Le comte s'approche un peu et d'une voix tendre :
- Quelle drôle d'idée vous avez là ?
- Quelle idée ?
- De me demander cinq mille francs.
- Rien de plus naturel. Nous sommes étrangers l'un à l'autre, n'est-ce pas ? Or vous me désirez. Vous ne pouvez pas m'épouser puisque nous sommes mariés. Alors vous m'achetez, un peu moins peut-être qu'une autre.

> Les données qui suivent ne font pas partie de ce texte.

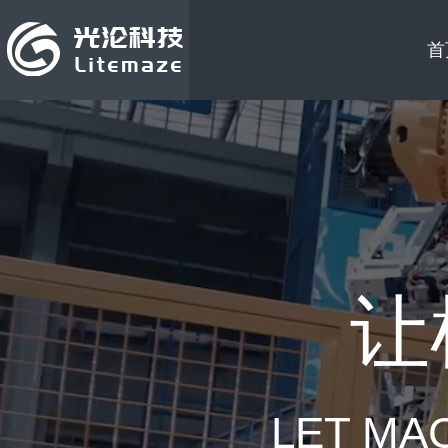
首
让
LET MA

Or, réfléchissez. Cet argent, au lieu d'aller chez une gueuse qui en ferait je ne sais quoi, restera dans votre maison, dans votre ménage. Et puis, pour un homme intelligent, est-il quelque chose de plus amusant, de plus original que de se payer sa propre femme. On n'aime bien, en amour illégitime, que ce qui coûte cher, très cher. Vous donnez à notre amour... légitime, un prix nouveau, une saveur de débauche, un ragoût de... polissonnerie en le... tarifant comme un amour coté. Est-ce pas vrai ?
Elle s'est levée presque nue et se dirige vers un cabinet de toilette.
- Maintenant, monsieur, allez-vous-en, ou je sonne ma femme de chambre.
Le comte debout, perplexe, mécontent, la regarde, et, brusquement, lui jetant à la tête son portefeuille :
- Tiens, gredine, en voilà six mille... Mais tu sais ?...
La comtesse ramasse l'argent, le compte, et d'une voix lente :
- Quoi ?
- Ne t'y accoutume pas.
Elle éclate de rire, et allant vers lui :
- Chaque mois, cinq mille, monsieur, ou bien je vous renvoie à vos cocottes. Et même si... si vous êtes content... je vous demanderai de l'augmentation.